The Special Rescue Team is located in the Haneda Special Rescue Station, within the Haneda Air Station of the 3rd Regional Coast Guard Headquarters in Tokyo, Japan. The SRT currently consists of a Commander, Deputy Commander, 3 members of staff and 36 SRT members operating in 6 teams. Members of the SRT are recruited from the best performing rescue divers in competitive meets conducted by the various regional coast guard commands.

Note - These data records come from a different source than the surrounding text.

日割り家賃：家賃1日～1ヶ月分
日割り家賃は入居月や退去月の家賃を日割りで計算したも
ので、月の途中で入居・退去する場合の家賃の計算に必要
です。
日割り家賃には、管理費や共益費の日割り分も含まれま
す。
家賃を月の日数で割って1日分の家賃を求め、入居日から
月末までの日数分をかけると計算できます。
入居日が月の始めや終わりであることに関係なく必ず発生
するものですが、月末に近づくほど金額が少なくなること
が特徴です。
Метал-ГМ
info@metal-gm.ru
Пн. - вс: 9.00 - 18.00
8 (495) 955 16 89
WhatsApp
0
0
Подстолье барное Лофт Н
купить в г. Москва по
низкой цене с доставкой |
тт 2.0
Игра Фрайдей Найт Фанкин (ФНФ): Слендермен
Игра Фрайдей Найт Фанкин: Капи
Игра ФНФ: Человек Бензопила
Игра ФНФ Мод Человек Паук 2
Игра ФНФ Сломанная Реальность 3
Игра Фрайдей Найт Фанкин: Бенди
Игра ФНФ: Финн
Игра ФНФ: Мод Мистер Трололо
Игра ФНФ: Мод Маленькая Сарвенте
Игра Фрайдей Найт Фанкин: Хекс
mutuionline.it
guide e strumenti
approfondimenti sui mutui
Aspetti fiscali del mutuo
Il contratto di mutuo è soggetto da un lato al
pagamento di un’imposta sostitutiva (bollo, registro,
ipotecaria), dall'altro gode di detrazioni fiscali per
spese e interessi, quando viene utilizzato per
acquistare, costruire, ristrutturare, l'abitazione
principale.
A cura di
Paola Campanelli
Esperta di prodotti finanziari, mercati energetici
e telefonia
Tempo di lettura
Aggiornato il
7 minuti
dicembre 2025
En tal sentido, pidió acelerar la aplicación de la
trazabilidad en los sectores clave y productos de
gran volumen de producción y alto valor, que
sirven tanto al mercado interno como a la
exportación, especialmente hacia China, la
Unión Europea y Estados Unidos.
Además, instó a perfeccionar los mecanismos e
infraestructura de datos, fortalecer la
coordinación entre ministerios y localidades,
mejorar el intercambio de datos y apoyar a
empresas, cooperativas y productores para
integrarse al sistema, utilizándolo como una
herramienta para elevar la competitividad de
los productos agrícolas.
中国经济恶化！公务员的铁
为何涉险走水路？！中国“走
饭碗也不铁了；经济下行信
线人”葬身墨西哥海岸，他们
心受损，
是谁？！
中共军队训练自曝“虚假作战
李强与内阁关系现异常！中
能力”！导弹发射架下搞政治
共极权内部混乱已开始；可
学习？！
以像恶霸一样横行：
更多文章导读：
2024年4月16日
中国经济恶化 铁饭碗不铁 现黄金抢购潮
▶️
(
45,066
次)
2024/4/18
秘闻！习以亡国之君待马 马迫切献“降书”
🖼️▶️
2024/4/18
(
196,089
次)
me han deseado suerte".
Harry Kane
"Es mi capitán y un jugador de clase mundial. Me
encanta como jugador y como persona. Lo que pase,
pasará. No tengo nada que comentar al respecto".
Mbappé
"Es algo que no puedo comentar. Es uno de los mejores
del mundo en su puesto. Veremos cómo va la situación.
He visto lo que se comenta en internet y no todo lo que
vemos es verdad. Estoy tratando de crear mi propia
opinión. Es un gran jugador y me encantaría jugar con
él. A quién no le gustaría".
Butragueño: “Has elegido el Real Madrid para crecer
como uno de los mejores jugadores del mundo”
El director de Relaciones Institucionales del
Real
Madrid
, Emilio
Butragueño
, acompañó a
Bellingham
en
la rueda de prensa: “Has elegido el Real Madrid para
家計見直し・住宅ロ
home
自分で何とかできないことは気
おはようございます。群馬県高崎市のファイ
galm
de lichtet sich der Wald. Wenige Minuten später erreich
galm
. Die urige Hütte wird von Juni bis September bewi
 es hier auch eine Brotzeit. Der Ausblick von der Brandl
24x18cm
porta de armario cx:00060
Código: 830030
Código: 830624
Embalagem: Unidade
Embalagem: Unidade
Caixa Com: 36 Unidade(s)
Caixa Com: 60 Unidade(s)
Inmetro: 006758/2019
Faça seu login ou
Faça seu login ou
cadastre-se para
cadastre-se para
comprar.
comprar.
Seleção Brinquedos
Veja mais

Although the Special Rescue Team is located at the 3rd Regional Coast Guard Headquarters, its area of operations spans the whole of Japan's waters. The team can be deployed for search and rescue operations by aircraft or helicopter anywhere across the country, as requested by the local regional coast guard commands. Command authority of a rescue operation is normally transferred from the local coast guard command to the SRT upon arrival. The team's quick-response capability is provided by helicopter and aircraft located at the Haneda Air Station. The team operates two AS332L1 Super Puma helicopters and two Gulfstream V light jets for emergency response.

In the event of a large-scale disaster overseas, the SRT may also be deployed as part of an urgent international rescue task force. The Tokyo Metropolitan Police Department's R110 and Tokyo Fire Department's Hyper Rescue are the other elite rescue teams which may form such a task force alongside the Japan Coast Guard's Special Rescue Team.

Since establishment in October 1975 up till February 2002, the SRT had been activated in a total of 2,341 sorties.

The latest use of the SRT's skills was to carry out the search for people during the 2011 earthquake and tsunami. Large numbers of the team worked near and in the Fukushima nuclear power plant . The team worked with large numbers of specialist rescue teams due to the severity of the disaster.